しかし急に真剣な顔つきになり、「陛下、復活なさったということは、ふたたび立ち上がるおつもりですか?」
「オフコース中のオフコース。あたりまえよ。そのためには五大絶滅将軍たちと合流しないとだ。それと、そのついでといっちゃなんだが……」
「なんですか?」
地球はまたお茶をひとくちのんで、「ずっと考えていたんだけど……」と深く考えて、こう答えた。
「自分のなかを、つまりこの地球上を、みてまわりたい」
えっ。おいおい、それはやめないか。いろんな土地の描写が大変そうじゃないか。
「パンゲア大陸一周の旅、ですか! いいですね! ぜひ拙者も連れていってください!」
オルドビス、はなし聞いてた?
「こちらこそ是非たのむよ。案内してくれ。おすすめの場所はあるか?」
こちらとしては是非やめていただきたいものだ。たのむから本筋から外れるようなことはしないでくれよ。これは旅の話じゃないんだから。

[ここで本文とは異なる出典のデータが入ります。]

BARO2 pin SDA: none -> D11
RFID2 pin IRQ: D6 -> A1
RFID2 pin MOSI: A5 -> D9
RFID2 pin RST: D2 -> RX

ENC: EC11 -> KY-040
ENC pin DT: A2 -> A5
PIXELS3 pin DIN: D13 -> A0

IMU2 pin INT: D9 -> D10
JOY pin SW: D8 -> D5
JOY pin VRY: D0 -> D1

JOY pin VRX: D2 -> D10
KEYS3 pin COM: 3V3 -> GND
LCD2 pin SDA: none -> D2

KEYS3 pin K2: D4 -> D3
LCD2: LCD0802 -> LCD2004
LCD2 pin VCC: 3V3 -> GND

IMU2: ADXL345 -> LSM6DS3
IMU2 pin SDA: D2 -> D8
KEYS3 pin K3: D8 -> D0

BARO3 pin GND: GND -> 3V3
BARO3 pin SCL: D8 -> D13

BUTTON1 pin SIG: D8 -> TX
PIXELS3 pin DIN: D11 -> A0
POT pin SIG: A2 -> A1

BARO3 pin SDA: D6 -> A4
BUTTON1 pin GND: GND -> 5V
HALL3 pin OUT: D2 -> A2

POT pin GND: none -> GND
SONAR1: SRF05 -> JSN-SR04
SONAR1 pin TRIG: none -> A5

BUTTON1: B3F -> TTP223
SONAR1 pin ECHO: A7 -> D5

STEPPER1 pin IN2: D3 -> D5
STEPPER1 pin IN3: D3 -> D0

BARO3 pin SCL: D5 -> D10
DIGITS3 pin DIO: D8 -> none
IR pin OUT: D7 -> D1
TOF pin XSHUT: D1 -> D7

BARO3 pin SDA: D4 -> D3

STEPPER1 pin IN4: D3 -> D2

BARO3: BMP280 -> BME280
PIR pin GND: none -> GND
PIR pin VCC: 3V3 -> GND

「それならバッバード砂丘はどうですか。デボンが住む街から近いところにあります」
すみませーん。
「お! 感動するか?」
おーい。聞こえてるー?
「圧巻ですとも」
「よし著者! 次はそこへいく」
……もう好きにしてくれ。
オルドビスがあわてて言った。「ちょっと待ってください。今日この街へやってきたばかりでしょう。もう少しこの家でゆっくりしていってください。拙者はいっこうに構いませんので」
すなわち、オルドビスの家で何日かのんびりしていけというのだ。べつに急ぐ理由もない。
「どうする著者」
どうせ本筋を外れるならもうとことん外れようぜ。
「そうだな」地球は湯呑みを置いた。「では、お言葉に甘えることにしよう」
地球がそういうと、オルドビスは陸に上がった両生類のような満面の笑みを浮かべた。
二人は楽しく語り合った。丸窓から差し込む陽光によって緑茶の面が笑っていた。
ひと休みしてから、旅道具を揃えるためにモホロビチッチの街へ繰り出した。